Energy Prices & California’s Economic Security

October 6, 2009
David Roland-Holst, UC Berkeley

Aggressive Renewable Portfolio Standard & Energy Efficiency Can Protect California from Higher Energy Prices & Promote Economic Growth

Using price forecasts from the U.S. Department of Energy’s Annual Energy Outlook (AEO), this study estimates that without diversifying California’s energy portfolio toward more renewable fuels and energy efficiency, the state risks a loss of over $80 billion in Gross State Product (GSP) and more than a half million jobs by 2020. Implementing 33 percent renewable energy, combined with 1 percent annual improvement in energy efficiency, on the other hand, shields the economy from higher energy prices and yields a growth dividend, increasing GSP by $20 billion and generating 112,000 jobs.

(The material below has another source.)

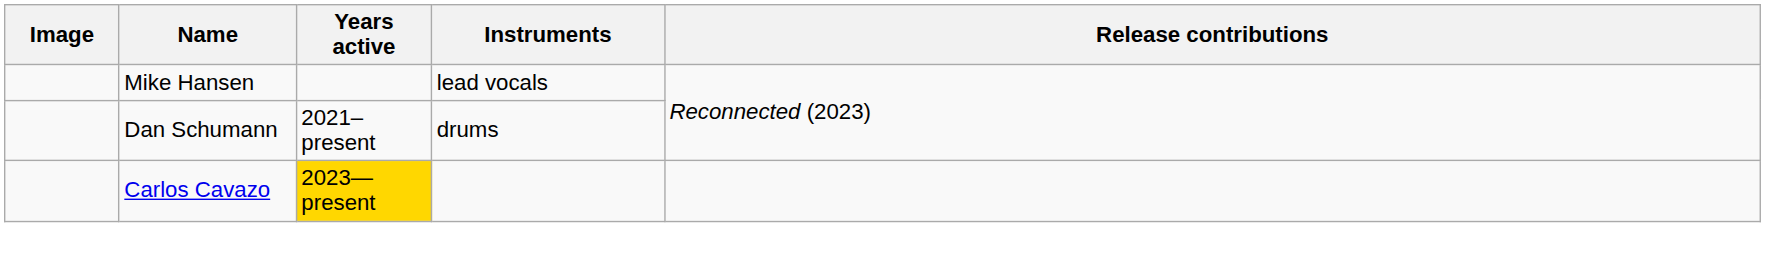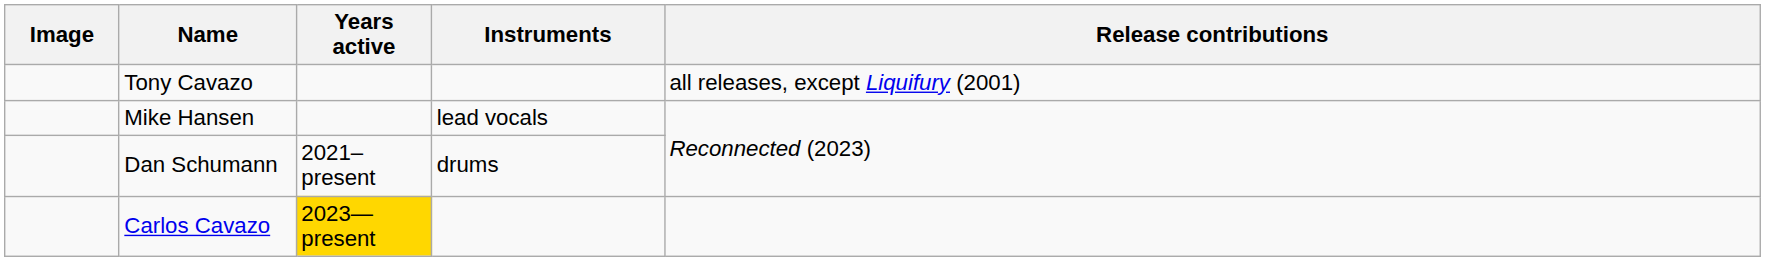+ row: Tony Cavazo | all releases, except Liquifury (2001)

“The global financial crisis has hit hard in California, where unemployment, mortgage foreclosures and an unprecedented state budget deficit are among the highest in the nation. But the current decline in demand in global energy markets is temporary and risks lulling policymakers and the public into a state of denial about long-term fossil fuel price trends,” commented the report’s author, UC Berkeley professor David Roland-Holst. “Even using conservative official estimates, we find that California risks far greater economic peril by remaining heavily dependent upon fossil fuels. Energy efficiency and renewables offer a valuable hedge against the risks of higher energy prices.”

“There has been considerable public debate over the projected economic impacts of California’s first-in-the-nation climate policies,” said Next 10 founder F. Noel Perry. “To date, no one has modeled the economic impact of doing nothing to change our energy mix. Today’s report clearly reveals the economic risk inherent in overreliance on fossil fuels.”